‘No fire can hold me down’ - Jamaican insists deadly blaze won’t prevent him going to the USA through Mexico

March 29, 2023
Migrants gather in front of a Mexican immigration detention centre in Ciudad Juarez, Mexico, on Tuesday, where a fire in a dormitory left more than three dozen migrants dead.
Migrants gather in front of a Mexican immigration detention centre in Ciudad Juarez, Mexico, on Tuesday, where a fire in a dormitory left more than three dozen migrants dead.

Despite news that a fire in a Mexican migrant centre killed at least 40 people late Monday, John* is determined that in June, he will attempt to cross the US-Mexico border illegally.

"No fire can hold me down," the Kingston man told THE STAR, even as he admitted that his heart skipped a few beats when he learned of the deadly fire at the Juarez migrant centre.

"Mi hear 'bout the fire ting still, but Jamaicans smart and a go be militant if summen like dat fi gwan. It might sound a way, but we more fi start the fire than fi dead inna it. Mi a go do mi ting same way. Di only ting mi a worry 'bout is that mi may have to go tie up mi shirt front and pretend like mi a one a 'dem man deh' fi a while, but mi wouldn't be the first still because mi know say mi ting straight," he said.

Migrants fearing deportation reportedly set mattresses ablaze at the detention centre in northern Mexico, which starting the deadly fire, according to Mexican President Andres Manuel Lopez Obrador. Immigration authorities identified the dead and injured as being from Guatemala, Honduras, El Salvador, Venezuela, Colombia and Ecuador, with Guatemalans being the largest contingent, according to a statement from the Mexican attorney general's office.

John will be one of hundreds, if not thousands of Jamaicans streaming from Mexico into the US through human-smuggling collaborators. He said he has already accumulated $540,000 and is awaiting another $400,000 from a round-robin draw to pay his way through.

"Simple as you see it deh, it may cost me about US$4,000 or $4,500 to go through, because dem a clamp down on di border crossing ting," he said. John said he will be joining his babymother and four-year-old daughter, who successfully gained asylum in the US last year. He stated they were both turned down for visas previously.

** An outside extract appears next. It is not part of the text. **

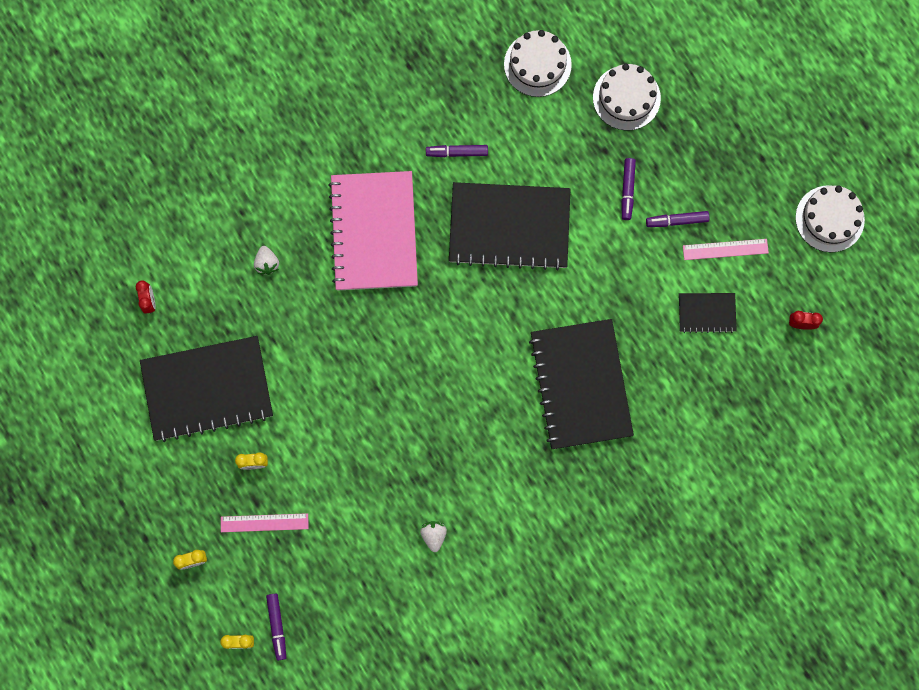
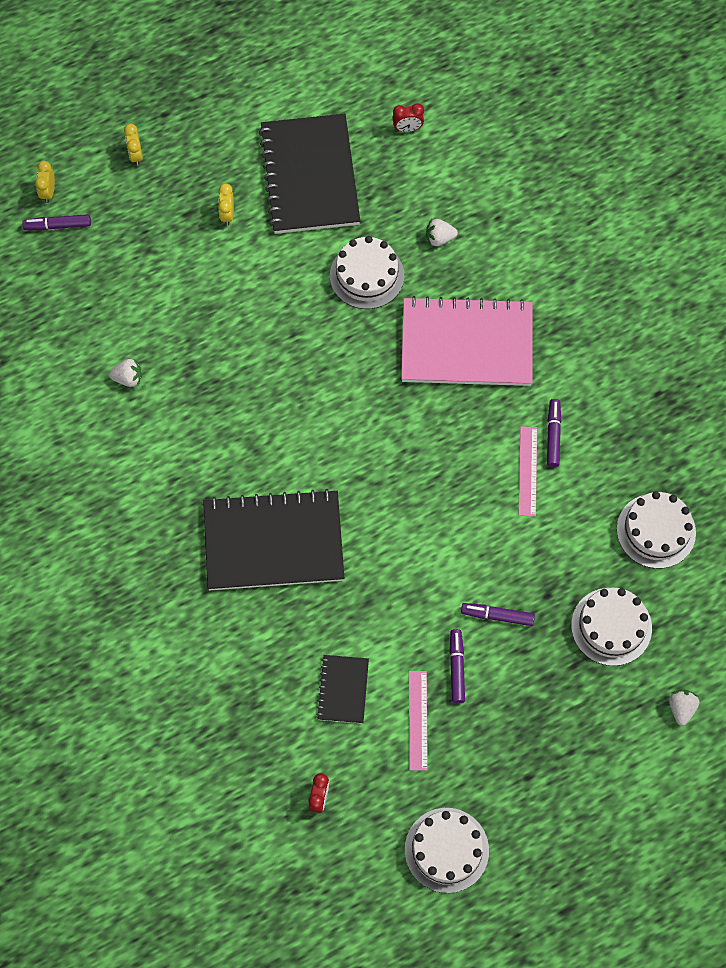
camera: 95 degrees right, 10 degrees down
pink ruler [221,513,309,532] -> pink ruler moved to [519,426,537,517]
black notebook [449,182,571,270] -> none
none -> white cake [330,236,404,309]
none -> white strawberry [669,690,699,726]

"About seven years ago, the two a we go embassy, and mi don't know if a because a did di two a we go same time, but dem not even look pon we. A wholesale mi babymother use to work, and mi do little mechanic work. But it hard ya, man, and nuff a we family dem over farrin, so we say we a try a ting," he said.

According to Delona Flemming, director of public relations and communications at the Ministry of Foreign Affairs and Foreign Trade, no Jamaicans were among the migrants housed at the Juarez centre.

"According to our embassy in Mexico, it is not a usual location to receive notifications regarding our nationals," she said.

While the ministry is unable to determine the number of Jamaicans who use Mexico to gain entry into the US, officials confirmed that between January and December 2022, 16,186 Jamaican nationals entered Mexico by air transportation.